## Questions on the material
(1) According to the shipping article, what share of scheduled trips did shipowners cancel on the eve of the holidays?
(2) Rewrite the shipping article's passage from "In such a context, the" up to and including "the United States.", changing "bottlenecks" to "backlogs".
(3) In the shipping article, why did shipowners cancel so many scheduled trips before the holidays?

Document text: Begin

On Christmas Eve, shipowners cancel 64% of trips

On Christmas Eve, shipowners cancel 64% of trips

Faced with a drop in demand, shipowners canceled 64% of scheduled trips on the eve of the holidays, in order to reduce the rate of “blank sailings”, these empty trips which are expensive for the industry, according to the visibility platform Project44.

“Nearly half of trips in the trans-Pacific zone and 38% of trips in the Europe-Asia zone should be canceled”, according to the platform, which recalls that shipping companies have canceled 74% of transatlantic services and 56% of transpacific traffic in October, after a disappointing high season. “November’s improvements should be short-lived,” Project44 points out.

Several factors explain this decline: the persistent tensions between the Chinese and American governments do not simplify the situation, while the zero Covid policy followed by China until last week has greatly slowed production in Chinese factories. We are also witnessing a transfer of part of the tonnage from China to Busan, in South Korea.

Fewer delays

In such a context, the bottlenecks observed in most world ports last year have eased considerably and port congestion is decreasing. “Ship and shipment delays have improved significantly over last year,” insists Project44. On the trans-Pacific route, delays fell from 8.82 days in October 2021 to 4.8 days in October 2022, a 46% improvement. On the Asia-Europe route, delays have decreased by 64%, from 8.8 days to 3.1 days and on the transatlantic route, the decline is 63% (from 10.5 to 3.9 days) . The only downside to this is a 3% increase in delivery delays between September and October 2022 on the trans-Pacific route, linked to temporary congestion at Canadian ports and Oakland in the United States.

Document text: End
Listed entries: Begin

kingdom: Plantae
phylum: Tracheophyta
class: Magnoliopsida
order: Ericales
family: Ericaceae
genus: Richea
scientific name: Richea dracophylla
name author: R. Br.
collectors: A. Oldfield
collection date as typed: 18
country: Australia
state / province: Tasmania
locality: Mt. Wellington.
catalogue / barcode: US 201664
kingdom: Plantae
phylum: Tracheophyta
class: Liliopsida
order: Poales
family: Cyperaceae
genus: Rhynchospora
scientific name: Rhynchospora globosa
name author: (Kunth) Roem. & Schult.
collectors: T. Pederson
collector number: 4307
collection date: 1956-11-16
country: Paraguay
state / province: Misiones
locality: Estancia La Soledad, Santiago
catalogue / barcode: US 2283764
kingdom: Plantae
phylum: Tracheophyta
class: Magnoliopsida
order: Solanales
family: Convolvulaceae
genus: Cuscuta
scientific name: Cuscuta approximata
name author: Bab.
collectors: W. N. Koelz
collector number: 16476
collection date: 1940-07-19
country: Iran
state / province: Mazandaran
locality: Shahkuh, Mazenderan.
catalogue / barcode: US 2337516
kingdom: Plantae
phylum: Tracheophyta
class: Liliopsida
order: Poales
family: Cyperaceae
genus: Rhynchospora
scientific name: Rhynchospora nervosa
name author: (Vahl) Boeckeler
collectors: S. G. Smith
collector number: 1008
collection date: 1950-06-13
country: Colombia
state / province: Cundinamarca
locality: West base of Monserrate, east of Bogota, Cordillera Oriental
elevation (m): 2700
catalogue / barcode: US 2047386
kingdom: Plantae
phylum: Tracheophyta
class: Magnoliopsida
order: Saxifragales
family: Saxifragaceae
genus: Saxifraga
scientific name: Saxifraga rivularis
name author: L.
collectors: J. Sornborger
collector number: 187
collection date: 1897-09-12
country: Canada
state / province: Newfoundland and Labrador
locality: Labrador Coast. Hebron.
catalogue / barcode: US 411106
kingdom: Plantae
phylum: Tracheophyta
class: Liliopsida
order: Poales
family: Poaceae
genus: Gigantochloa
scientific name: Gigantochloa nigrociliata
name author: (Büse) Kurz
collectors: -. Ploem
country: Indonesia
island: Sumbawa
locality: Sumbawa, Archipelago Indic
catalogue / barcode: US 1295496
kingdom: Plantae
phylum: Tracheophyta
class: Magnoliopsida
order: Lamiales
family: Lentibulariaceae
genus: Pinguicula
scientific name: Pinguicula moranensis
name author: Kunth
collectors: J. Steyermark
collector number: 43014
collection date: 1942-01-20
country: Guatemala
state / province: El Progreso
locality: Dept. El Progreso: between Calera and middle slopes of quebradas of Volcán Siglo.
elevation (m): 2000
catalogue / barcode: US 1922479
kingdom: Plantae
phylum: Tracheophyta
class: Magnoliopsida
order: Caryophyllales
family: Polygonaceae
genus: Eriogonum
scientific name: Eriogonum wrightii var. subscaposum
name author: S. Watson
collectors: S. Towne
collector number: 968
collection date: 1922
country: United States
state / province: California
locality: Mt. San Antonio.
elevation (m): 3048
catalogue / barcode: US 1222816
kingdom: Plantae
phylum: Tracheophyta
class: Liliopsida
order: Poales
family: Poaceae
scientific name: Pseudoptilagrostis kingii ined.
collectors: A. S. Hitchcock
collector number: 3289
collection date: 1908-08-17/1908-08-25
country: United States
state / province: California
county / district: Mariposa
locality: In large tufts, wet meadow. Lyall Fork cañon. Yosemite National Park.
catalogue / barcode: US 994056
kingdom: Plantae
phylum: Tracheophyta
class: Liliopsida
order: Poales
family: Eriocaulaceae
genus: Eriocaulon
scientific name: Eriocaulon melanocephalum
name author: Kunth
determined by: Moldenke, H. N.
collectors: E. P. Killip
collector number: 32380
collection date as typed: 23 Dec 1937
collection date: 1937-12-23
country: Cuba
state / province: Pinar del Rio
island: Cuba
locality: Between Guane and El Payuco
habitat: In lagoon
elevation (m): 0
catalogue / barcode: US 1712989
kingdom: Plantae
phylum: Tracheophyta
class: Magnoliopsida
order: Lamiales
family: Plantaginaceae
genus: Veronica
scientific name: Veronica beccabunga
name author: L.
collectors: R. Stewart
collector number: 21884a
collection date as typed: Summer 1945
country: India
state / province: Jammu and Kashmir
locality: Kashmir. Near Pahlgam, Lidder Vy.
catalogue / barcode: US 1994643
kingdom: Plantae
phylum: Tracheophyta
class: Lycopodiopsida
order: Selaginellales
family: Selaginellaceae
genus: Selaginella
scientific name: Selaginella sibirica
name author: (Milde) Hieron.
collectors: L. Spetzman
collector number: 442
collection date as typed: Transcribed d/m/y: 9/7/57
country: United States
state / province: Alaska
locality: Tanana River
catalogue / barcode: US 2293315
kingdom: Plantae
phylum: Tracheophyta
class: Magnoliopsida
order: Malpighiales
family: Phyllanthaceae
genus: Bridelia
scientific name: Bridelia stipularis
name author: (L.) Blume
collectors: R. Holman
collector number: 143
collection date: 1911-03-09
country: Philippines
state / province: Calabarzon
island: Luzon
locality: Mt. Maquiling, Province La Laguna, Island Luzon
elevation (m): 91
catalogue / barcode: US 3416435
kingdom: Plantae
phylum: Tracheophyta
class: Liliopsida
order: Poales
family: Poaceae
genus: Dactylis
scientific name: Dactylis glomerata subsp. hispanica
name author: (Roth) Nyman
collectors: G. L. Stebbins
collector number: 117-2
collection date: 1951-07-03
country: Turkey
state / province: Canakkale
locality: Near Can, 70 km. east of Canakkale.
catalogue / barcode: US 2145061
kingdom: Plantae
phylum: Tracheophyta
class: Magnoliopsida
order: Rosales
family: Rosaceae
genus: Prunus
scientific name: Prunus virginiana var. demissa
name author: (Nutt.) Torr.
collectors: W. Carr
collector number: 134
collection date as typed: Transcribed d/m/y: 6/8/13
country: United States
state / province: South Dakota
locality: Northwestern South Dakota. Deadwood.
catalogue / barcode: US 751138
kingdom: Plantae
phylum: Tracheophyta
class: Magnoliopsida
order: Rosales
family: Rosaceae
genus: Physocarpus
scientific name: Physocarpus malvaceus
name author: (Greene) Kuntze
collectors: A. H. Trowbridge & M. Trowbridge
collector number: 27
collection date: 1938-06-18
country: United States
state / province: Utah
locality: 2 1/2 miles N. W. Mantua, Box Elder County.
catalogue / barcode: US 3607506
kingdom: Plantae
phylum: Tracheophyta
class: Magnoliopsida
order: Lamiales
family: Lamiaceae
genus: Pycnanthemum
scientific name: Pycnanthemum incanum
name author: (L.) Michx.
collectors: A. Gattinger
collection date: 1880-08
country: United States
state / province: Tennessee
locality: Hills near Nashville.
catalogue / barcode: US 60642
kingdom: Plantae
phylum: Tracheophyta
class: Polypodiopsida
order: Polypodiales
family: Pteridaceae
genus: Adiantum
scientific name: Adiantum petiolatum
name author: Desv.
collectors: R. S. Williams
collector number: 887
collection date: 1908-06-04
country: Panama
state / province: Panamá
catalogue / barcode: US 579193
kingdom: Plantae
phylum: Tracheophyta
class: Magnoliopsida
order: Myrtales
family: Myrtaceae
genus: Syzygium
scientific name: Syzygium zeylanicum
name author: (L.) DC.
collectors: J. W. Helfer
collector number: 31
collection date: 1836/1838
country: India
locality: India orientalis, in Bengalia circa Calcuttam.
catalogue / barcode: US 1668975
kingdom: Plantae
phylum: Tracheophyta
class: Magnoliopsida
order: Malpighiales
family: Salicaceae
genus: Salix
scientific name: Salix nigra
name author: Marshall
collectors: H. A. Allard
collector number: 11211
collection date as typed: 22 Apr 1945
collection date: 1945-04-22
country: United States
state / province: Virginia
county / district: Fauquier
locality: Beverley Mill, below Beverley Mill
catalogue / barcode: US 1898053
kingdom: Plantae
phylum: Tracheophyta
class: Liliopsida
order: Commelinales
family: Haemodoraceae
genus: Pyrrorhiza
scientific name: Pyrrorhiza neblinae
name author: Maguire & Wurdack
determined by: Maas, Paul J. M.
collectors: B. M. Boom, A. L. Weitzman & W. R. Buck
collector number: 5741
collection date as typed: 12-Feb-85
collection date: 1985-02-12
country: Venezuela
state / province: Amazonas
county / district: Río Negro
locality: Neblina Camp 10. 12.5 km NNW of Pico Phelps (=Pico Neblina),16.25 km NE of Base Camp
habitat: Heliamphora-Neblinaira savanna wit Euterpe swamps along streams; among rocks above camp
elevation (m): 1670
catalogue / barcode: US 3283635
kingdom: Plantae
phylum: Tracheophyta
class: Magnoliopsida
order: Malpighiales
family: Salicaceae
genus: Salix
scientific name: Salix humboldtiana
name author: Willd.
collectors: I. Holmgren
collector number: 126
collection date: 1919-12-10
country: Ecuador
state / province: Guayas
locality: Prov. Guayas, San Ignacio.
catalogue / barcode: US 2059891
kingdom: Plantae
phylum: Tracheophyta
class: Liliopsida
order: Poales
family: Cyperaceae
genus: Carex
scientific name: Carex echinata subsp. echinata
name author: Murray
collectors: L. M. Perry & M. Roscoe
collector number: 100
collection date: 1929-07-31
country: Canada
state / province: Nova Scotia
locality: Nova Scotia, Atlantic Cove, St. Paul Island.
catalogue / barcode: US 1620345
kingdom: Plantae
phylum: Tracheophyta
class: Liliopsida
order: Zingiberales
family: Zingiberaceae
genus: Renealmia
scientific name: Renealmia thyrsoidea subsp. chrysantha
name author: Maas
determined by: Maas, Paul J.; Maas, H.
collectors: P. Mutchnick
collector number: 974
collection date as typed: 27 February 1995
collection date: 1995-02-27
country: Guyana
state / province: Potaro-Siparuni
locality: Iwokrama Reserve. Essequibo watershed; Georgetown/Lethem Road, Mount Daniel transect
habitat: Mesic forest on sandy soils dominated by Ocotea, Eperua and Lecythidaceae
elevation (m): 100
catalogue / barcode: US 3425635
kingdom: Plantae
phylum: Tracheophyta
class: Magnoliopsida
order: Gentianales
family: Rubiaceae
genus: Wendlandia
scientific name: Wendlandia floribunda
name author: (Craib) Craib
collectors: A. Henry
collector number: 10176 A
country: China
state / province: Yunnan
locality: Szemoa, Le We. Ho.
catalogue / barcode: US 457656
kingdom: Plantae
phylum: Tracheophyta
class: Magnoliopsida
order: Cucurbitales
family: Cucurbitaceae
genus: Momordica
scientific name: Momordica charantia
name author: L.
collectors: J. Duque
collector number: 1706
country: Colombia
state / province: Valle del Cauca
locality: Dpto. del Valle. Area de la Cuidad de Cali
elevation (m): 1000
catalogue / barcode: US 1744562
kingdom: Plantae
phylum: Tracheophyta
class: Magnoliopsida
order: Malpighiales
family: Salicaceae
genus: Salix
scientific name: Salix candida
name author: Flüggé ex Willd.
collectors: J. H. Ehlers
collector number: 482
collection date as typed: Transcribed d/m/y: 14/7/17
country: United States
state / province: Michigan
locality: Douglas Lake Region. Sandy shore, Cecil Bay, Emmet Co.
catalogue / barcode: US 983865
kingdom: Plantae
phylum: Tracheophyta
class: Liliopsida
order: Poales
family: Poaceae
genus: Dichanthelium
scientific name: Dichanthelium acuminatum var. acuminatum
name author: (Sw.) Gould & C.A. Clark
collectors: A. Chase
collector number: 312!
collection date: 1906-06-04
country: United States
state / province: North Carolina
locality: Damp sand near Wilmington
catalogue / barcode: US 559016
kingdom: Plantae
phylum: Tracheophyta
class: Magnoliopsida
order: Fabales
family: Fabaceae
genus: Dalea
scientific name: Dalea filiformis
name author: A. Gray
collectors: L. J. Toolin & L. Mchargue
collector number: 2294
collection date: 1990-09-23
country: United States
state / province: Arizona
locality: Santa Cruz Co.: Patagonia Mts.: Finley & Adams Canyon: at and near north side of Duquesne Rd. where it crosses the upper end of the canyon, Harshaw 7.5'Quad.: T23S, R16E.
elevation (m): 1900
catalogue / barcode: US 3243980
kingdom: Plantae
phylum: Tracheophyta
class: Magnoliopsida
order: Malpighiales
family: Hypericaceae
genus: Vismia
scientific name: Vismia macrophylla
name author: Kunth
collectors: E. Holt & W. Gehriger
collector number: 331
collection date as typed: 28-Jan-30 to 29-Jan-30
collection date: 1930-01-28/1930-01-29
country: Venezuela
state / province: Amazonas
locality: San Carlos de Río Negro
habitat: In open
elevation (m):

Listed entries: End

## Replies
(1) 64% of scheduled trips.

(2)
In such a context, the backlogs observed in most world ports last year have eased considerably and port congestion is decreasing. “Ship and shipment delays have improved significantly over last year,” insists Project44. On the trans-Pacific route, delays fell from 8.82 days in October 2021 to 4.8 days in October 2022, a 46% improvement. On the Asia-Europe route, delays have decreased by 64%, from 8.8 days to 3.1 days and on the transatlantic route, the decline is 63% (from 10.5 to 3.9 days) . The only downside to this is a 3% increase in delivery delays between September and October 2022 on the trans-Pacific route, linked to temporary congestion at Canadian ports and Oakland in the United States.

(3) Demand had dropped, so shipowners canceled trips to reduce "blank sailings." These empty trips are expensive for the industry.